Antioxidant Food
Antioxidant foods are probably already familiar to you. If not from your doctor, you've most likely heard about them from your mother. "Consume your vegetables. Every day, an apple..." Does this sound familiar?
While it is true that nothing is healthier than including fresh produce in your diet, there is another reason why doctors recommend a diet rich in fresh fruits and vegetables. The answer could be found in antioxidant-rich foods.
Antioxidant foods are effective free radical scavengers. The purpose of antioxidant foods is to seek out and destroy free radicals.
What are Free Radicals?
Free radicals are highly reactive chemical substances produced by the body during the oxidation process. Free radicals are highly reactive because they lack electrons, causing them to be highly unstable.
To achieve maximum stability, free radicals steal electrons from other molecules around them, destroying cell membranes and weakening the cell.
Free radicals start a chain reaction of "electron stealing" when they steal electrons from other molecules, causing those molecules to become free radicals as well. Massive devastation ensues, resulting in diseases such as Alzheimer's, cardiovascular disease, cancer, senility, and others.
How Antioxidant Foods Work?
Because oxidation is a naturally occurring process in the body, there is no way to avoid or prevent it. Even the act of breathing causes oxidation to occur. Having said that, free radicals will always be present in our bodies as a byproduct of oxidation.
But what if there was a way to slow the formation of free radicals? What if there was a way to stop the chain reaction of free radicals? What if there was a way to prevent the development of diseases caused by harmful free radicals?

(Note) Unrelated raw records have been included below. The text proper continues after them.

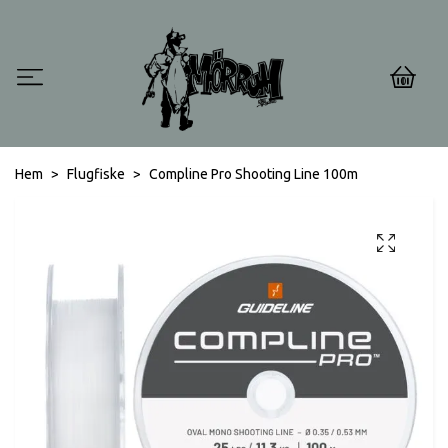
0
Hem
Flugfiske
Compline Pro Shooting Line 100m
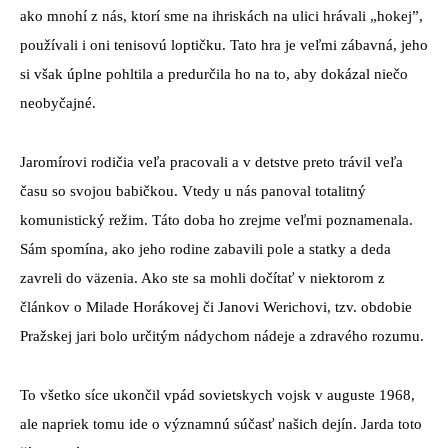
ako mnohí z nás, ktorí sme na ihriskách na ulici hrávali „hokej”,
používali i oni tenisovú loptičku. Tato hra je veľmi zábavná, jeho
si však úplne pohltila a predurčila ho na to, aby dokázal niečo
neobyčajné.
Jaromírovi rodičia veľa pracovali a v detstve preto trávil veľa
času so svojou babičkou. Vtedy u nás panoval totalitný
komunistický režim. Táto doba ho zrejme veľmi poznamenala.
Sám spomína, ako jeho rodine zabavili pole a statky a deda
zavreli do väzenia. Ako ste sa mohli dočítať v niektorom z
článkov o Milade Horákovej či Janovi Werichovi, tzv. obdobie
Pražskej jari bolo určitým nádychom nádeje a zdravého rozumu.
To všetko síce ukončil vpád sovietskych vojsk v auguste 1968,
ale napriek tomu ide o významnú súčasť našich dejín. Jarda toto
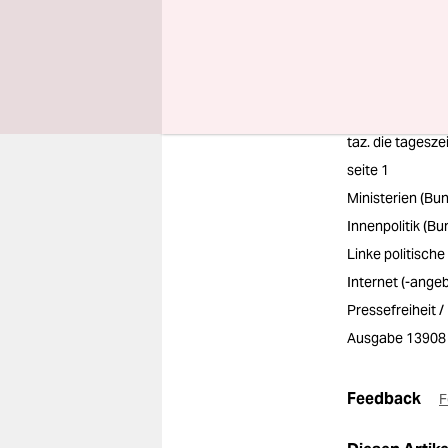
Jetzt u
taz. die tagesze
seite 1
Ministerien (Bu
Innenpolitik (B
Linke politisch
Internet (-ange
Pressefreiheit /
Ausgabe 13908
Feedback
F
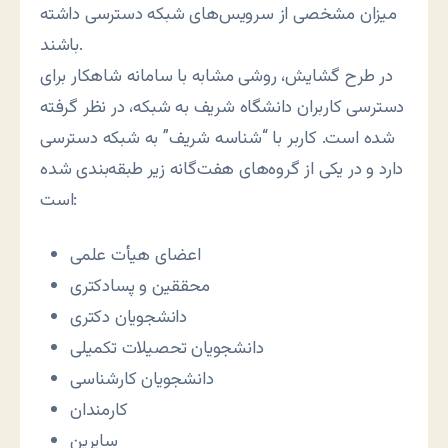
میزان مشخصی از سرویس‌های شبکه دسترسی داشته
باشند.
در طرح گشایش، روشی مشابه با سامانه شاهکار برای
دسترسی کاربران دانشگاه شریف به شبکه، در نظر گرفته
شده است. کاربر با “شناسه شریف” به شبکه دسترسی
دارد و در یکی از گروه‌های هفت‌گانه زیر طبقه‌بندی شده
است:
اعضای هیأت علمی
محققین و پسادکتری
دانشجویان دکتری
دانشجویان تحصیلات تکمیلی
دانشجویان کارشناسی
کارمندان
سایرین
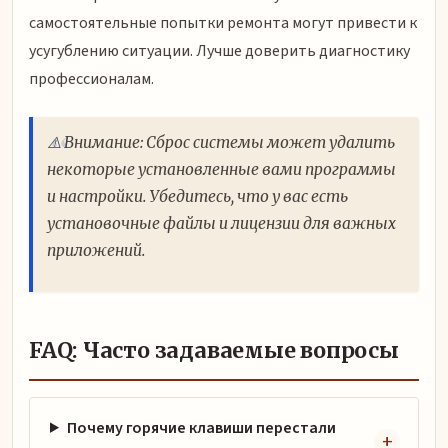
самостоятельные попытки ремонта могут привести к
усугублению ситуации. Лучше доверить диагностику
профессионалам.
⚠️ Внимание: Сброс системы может удалить
некоторые установленные вами программы
и настройки. Убедитесь, что у вас есть
установочные файлы и лицензии для важных
приложений.
FAQ: Часто задаваемые вопросы
Почему горячие клавиши перестали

There is, indeed, away. Antioxidant foods are potent substances that can neutralize free radicals before they cause cell damage. This is the primary reason why scientists continue to conduct research on antioxidant foods and the benefits they can provide to the body.

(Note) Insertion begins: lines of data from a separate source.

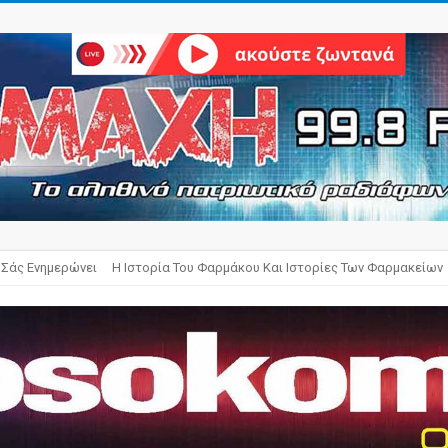
 Σάς Ενημερώνει
Η Ιστορία Του Φαρμάκου Και Ιστορίες Των Φαρμακείων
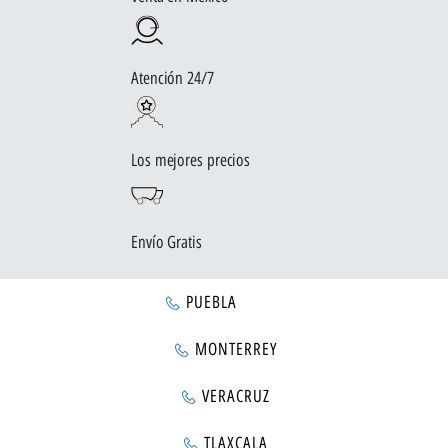
Atención 24/7
Los mejores precios
Envío Gratis
PUEBLA
MONTERREY
VERACRUZ
TLAXCALA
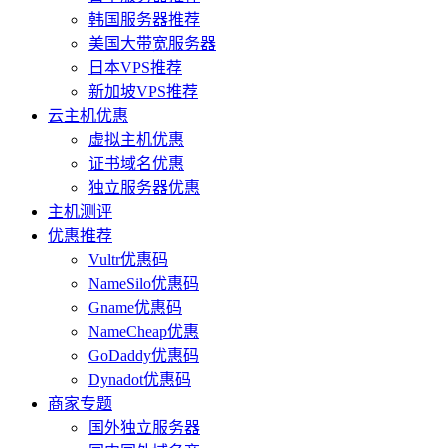
韩国服务器推荐
美国大带宽服务器
日本VPS推荐
新加坡VPS推荐
云主机优惠
虚拟主机优惠
证书域名优惠
独立服务器优惠
主机测评
优惠推荐
Vultr优惠码
NameSilo优惠码
Gname优惠码
NameCheap优惠
GoDaddy优惠码
Dynadot优惠码
商家专题
国外独立服务器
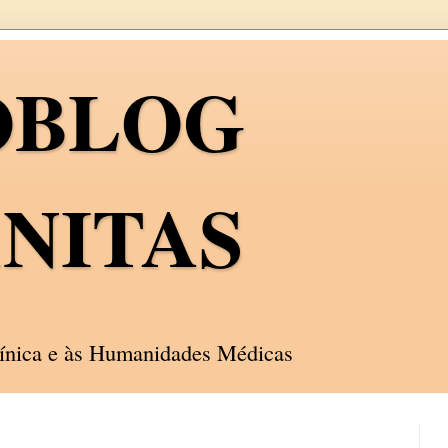
OBLOG
NITAS
línica e às Humanidades Médicas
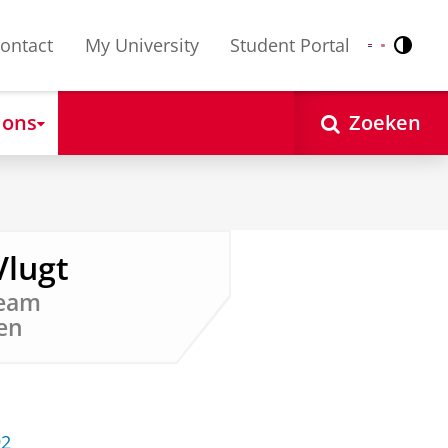
ontact
My University
Student Portal
Contr
Nederlands
English
 ons
Zoeken
Vlugt
team
en
92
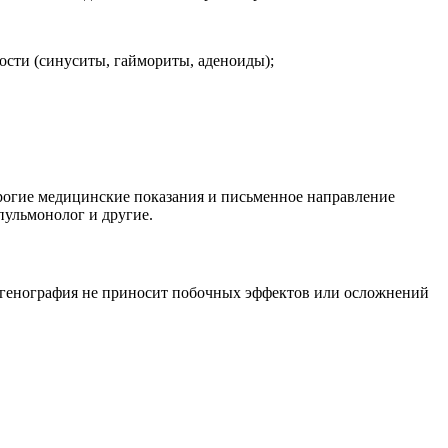
ости (синуситы, гаймориты, аденоиды);
трогие медицинские показания и письменное направление
 пульмонолог и другие.
тгенография не приносит побочных эффектов или осложнений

Antioxidant Foods: Which Foods?
Fortunately, eating an antioxidant-rich diet can help increase your blood antioxidant levels, allowing you to fight oxidative stress and lower your risk of these diseases.
Several tests are used by scientists to determine the antioxidant content of foods.

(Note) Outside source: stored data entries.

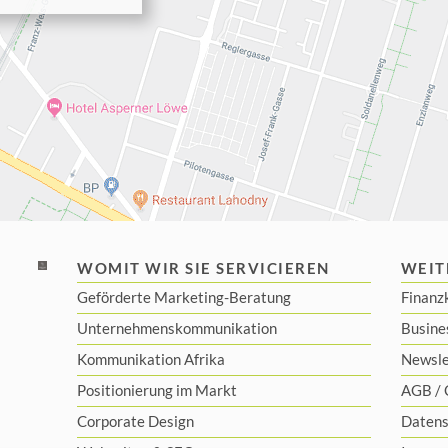
WOMIT WIR SIE SERVICIEREN
WEIT
Geförderte Marketing-Beratung
Finanz
Unternehmenskommunikation
Busine
Kommunikation Afrika
Newsle
Positionierung im Markt
AGB
/
Corporate Design
Datens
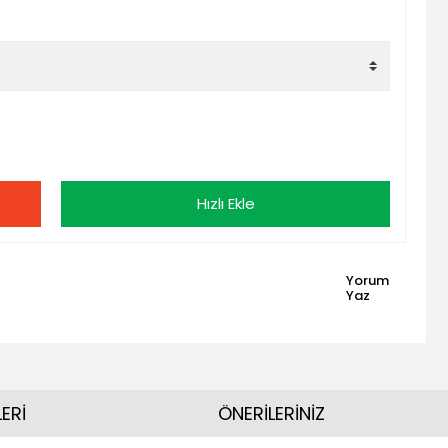
Hızlı Ekle
Yorum
Yaz
ERİ
ÖNERİLERİNİZ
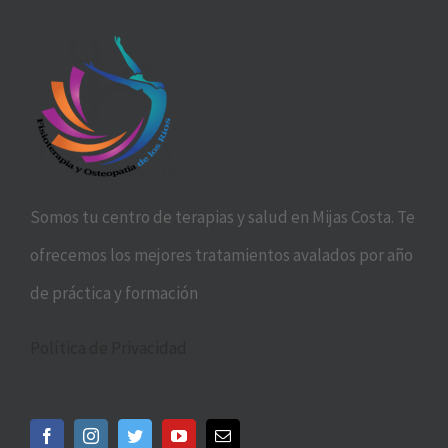
Somos tu centro de terapias y salud en Mijas Costa. Te
ofrecemos los mejores tratamientos avalados por año
de práctica y formación
Política de Privacidad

The FRAP (ferric reducing ability of plasma) analysis is one of the most effective tests. It assesses the antioxidant content of foods based on their ability to neutralize a specific free radical.
The higher the FRAP value, the higher the antioxidant content of the food.
Vegetables and fruits, as previously stated, contain a high concentration of antioxidants. Tomatoes, broccoli, cauliflower, and peppers are just a few of the many antioxidant-rich foods available. It should be noted, however, that not all vegetables are high in antioxidants.
Some vegetables or fruits may have a lower concentration or amount of antioxidant foods than others. White grapes, for example, do not contain the same amount of antioxidant nutrients as red wine grapes.
You can increase your blood levels of antioxidants and reap their many health benefits by eating a wide variety of the foods listed in this article.
They safeguard your body against potentially harmful molecules known as free radicals, which can accumulate and promote oxidative stress. Unfortunately, oxidative stress increases the risk of cardiovascular disease, cancer, type 2 diabetes, and a variety of other chronic diseases.
Fortunately, consuming an antioxidant-rich diet can help neutralize free radicals and lower the risk of these chronic diseases.